Texto proporcionado -
▼▼▼

La Naturaleza es una doncella de atractivos que embelesan, seducen y enloquecen al que la corteja con espíritu contemplativo y corazón ardiente. Pero, a la vez es una maestra cuyas enseñanzas son altamente útiles, pues llevan a la mente las ideas más nobles y despiertan o excitan en nosotros sentimientos que dormían o estaban aletargados.

El amor a Dios y a sus criaturas es consecuencia de las enseñanzas de la maestra Naturaleza. Para convencernos de ello no es preciso sino abrir el corazón –sin rebeldías, eso sí—al ritmo cadencioso que se escapa del Universo, el cual sentimos estremecerse, desde el centelleo de los astros hasta la agitación del polen en las flores. Todo está en movimiento, movimiento que engendra una explosión de aromas y de himnos que sólo caben en el templo infinito de la Creación.

El convencimiento de que nada hay muerto en la Naturaleza, nos hace amar los campos desiertos, los paisajes agrestes, los animales, las plantas, los seres orgánicos; de tal modo que no hay nadie, dotado de alguna cultura, que no guarde reminiscencias gratas de sitios –indiferentes para otros—donde ocurrieron sucesos más o menos dulces, tal vez dolorosos, de su propia existencia.

▲▲▲

Lista de tareas -
• 1. Actualiza el fragmento del texto sobre la Naturaleza que comienza en las palabras "El convencimiento de" y termina después de "su propia existencia.", y sustituye "paisajes agrestes" por "paisajes montañosos".
• 2. Según el texto sobre la Naturaleza, ¿de qué es consecuencia el amor a Dios y a sus criaturas?
Las filas no intervienen en lo que se pide aquí.

Extracto de datos -
▼▼▼

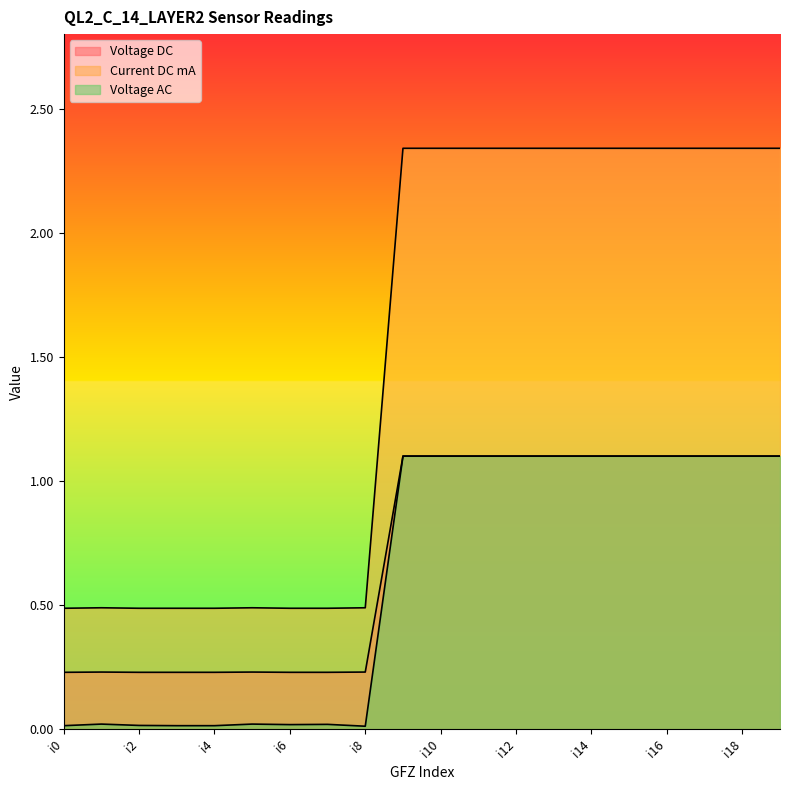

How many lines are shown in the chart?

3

▲▲▲
▼▼▼

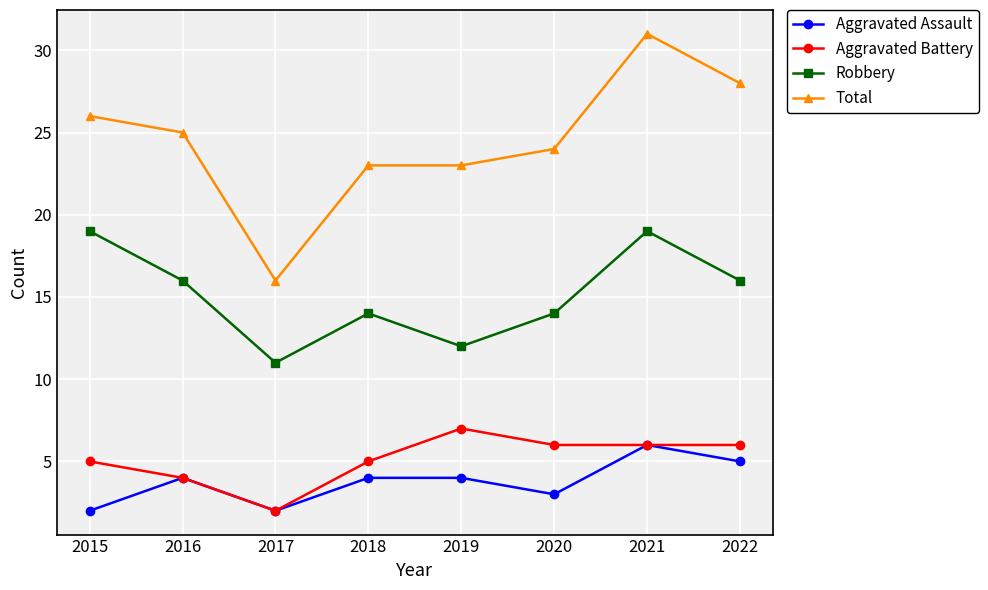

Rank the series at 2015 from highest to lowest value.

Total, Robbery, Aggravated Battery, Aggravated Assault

▲▲▲

Respuestas a tareas -
• 1.
El convencimiento de que nada hay muerto en la Naturaleza, nos hace amar los campos desiertos, los paisajes montañosos, los animales, las plantas, los seres orgánicos; de tal modo que no hay nadie, dotado de alguna cultura, que no guarde reminiscencias gratas de sitios –indiferentes para otros—donde ocurrieron sucesos más o menos dulces, tal vez dolorosos, de su propia existencia.

• 2. Es consecuencia de las enseñanzas de la maestra Naturaleza.